┌─ ТЕКСТ ДЛЯ ЧТЕНИЯ

В этом сказалось, конечно, безвременье. Если б поднялся вихрь революции, то и Некрасов и маленькие Некрасовы все кинулись бы очертя голову в борьбу, но она только вскипала и замирала вновь, и это подкрепляло колебания и прибавляло к мукам за муку народа собственную муку, стыд за свою душу, душу сына безвременья.
Но в настроении некрасовского покаяния за столь небольшие грехи — огромная революционная этическая сила.
Было бы излишне здесь говорить о поэтическом творчестве Некрасова вообще, об этом слишком много писалось и этого нельзя не заменить советом углубленно и любовно прочесть все его сочинения, но на одном необходимо остановиться.

└─
┌─ ИСХОДНЫЕ МАТЕРИАЛЫ

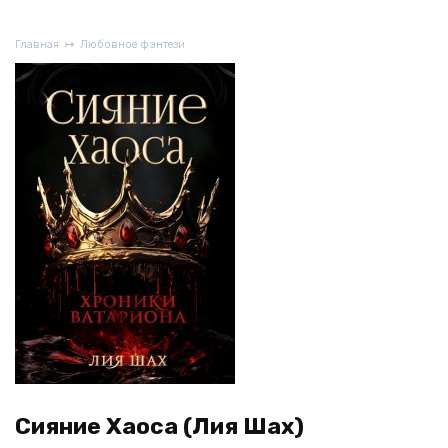
Главная
Любовное фэнтези
Сияние Хаоса (Лия Шах)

└─

**ЗАДАНИЕ:**
Ответьте на вопросы по тексту о Некрасове:
1. Что, согласно тексту, произошло бы с Некрасовым и «маленькими Некрасовыми», если бы поднялся вихрь революции?
2. Что, по утверждению текста, заключено в настроении некрасовского покаяния за столь небольшие грехи?
3. Что рекомендуется сделать вместо разговора о поэтическом творчестве Некрасова вообще?

**ПИСЬМЕННЫЙ ОТВЕТ:**
1. Все они кинулись бы очертя голову в борьбу.
2. Огромная революционная этическая сила.
3. Углубленно и любовно прочесть все его сочинения.